▶ **EXERCISE PROMPT**:
List each line in the records below that contains the word "ANTARA", copying every such line in full. The match is case-sensitive.

▶ **DATA SUPPLIED**:

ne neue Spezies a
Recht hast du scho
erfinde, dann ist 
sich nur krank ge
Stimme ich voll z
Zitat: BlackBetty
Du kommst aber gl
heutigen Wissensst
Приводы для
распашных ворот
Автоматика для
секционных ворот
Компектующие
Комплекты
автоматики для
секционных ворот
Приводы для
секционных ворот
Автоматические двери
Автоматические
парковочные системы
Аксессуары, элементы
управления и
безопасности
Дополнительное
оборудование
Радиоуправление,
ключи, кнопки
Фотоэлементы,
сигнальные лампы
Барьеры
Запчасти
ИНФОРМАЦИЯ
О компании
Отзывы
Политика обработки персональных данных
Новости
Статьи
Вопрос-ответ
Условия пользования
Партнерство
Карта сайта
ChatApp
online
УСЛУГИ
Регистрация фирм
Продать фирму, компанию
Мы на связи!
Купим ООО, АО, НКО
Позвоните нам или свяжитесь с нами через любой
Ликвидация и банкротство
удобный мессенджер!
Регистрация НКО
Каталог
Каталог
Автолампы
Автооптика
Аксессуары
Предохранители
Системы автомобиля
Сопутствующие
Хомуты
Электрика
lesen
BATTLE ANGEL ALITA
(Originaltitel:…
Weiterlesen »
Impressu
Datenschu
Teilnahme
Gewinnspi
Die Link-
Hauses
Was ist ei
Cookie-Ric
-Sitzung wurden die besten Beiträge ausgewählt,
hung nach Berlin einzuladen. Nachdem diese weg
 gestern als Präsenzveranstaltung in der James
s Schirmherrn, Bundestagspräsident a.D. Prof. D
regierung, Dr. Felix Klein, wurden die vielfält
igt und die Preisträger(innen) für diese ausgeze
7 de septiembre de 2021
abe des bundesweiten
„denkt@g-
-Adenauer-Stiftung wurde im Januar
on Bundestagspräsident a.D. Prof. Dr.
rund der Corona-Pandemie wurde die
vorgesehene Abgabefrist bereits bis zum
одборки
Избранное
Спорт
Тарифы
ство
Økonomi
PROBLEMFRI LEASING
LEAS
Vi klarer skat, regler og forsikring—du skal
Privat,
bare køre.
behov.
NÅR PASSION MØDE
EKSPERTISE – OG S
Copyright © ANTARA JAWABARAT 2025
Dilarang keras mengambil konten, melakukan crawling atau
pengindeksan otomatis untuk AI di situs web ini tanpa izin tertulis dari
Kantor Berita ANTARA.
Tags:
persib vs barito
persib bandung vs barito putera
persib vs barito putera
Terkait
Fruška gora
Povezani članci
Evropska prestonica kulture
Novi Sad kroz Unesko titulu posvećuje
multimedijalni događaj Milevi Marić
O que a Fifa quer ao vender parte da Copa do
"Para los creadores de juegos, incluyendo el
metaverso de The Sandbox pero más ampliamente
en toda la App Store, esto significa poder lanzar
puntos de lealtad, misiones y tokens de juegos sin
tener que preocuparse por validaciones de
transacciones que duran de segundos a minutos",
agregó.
...
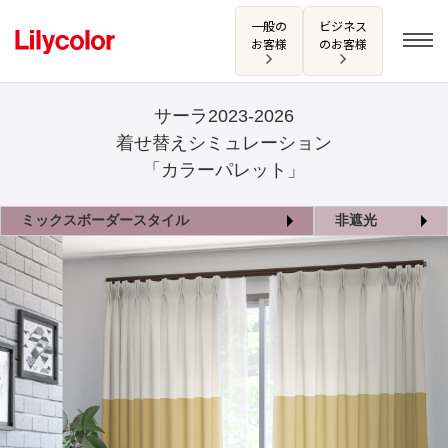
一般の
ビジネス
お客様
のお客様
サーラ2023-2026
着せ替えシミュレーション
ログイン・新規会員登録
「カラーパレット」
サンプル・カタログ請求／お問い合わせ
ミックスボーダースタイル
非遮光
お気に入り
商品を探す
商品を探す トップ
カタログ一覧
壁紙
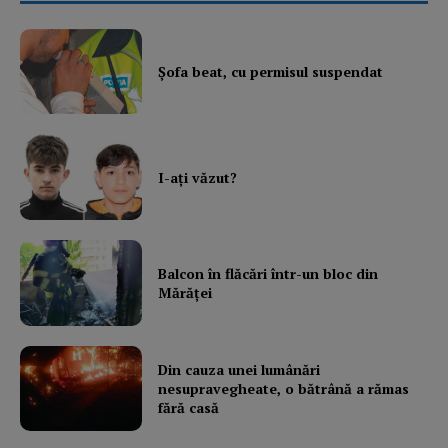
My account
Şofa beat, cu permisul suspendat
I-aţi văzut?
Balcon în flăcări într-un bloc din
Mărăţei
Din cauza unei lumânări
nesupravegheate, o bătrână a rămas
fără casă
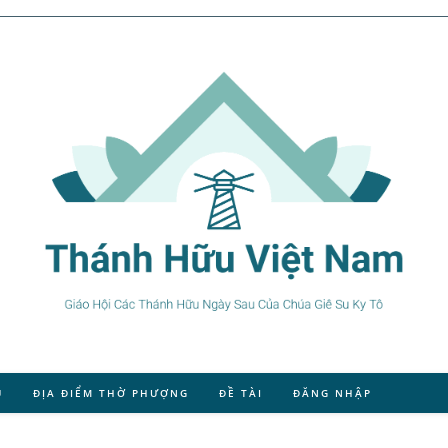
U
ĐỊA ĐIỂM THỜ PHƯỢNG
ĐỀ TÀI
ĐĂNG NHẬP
--
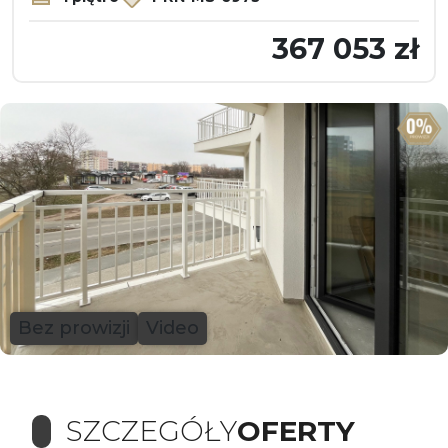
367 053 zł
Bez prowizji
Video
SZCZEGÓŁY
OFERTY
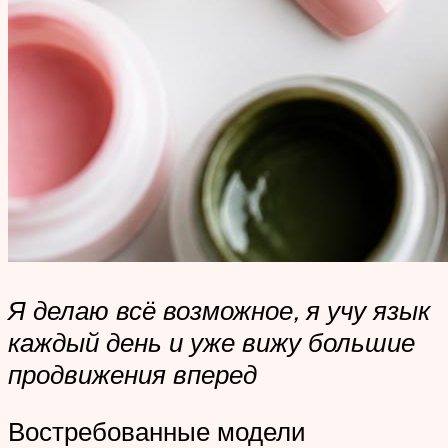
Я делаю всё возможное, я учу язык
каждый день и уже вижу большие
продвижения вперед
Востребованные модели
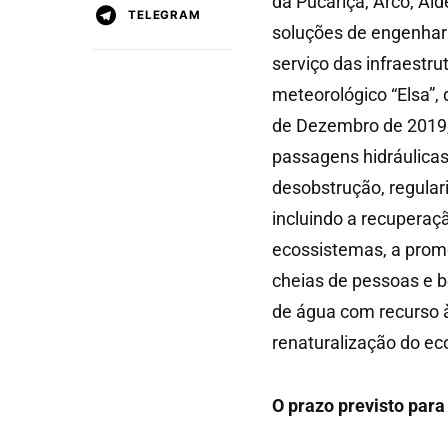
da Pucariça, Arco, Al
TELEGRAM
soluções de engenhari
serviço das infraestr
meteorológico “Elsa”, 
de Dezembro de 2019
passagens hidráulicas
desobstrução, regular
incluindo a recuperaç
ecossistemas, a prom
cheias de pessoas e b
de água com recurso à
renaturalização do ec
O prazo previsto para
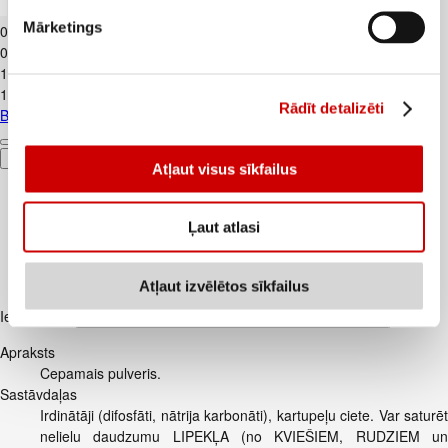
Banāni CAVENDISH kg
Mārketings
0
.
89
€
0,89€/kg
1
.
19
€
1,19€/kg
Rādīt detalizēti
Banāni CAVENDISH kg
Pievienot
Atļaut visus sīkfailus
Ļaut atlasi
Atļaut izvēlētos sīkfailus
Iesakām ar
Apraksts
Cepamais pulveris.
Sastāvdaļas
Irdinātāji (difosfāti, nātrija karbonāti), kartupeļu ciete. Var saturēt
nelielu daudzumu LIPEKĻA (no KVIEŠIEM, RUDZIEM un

▶ **ANSWER AREA**:
Copyright © ANTARA JAWABARAT 2025
Kantor Berita ANTARA.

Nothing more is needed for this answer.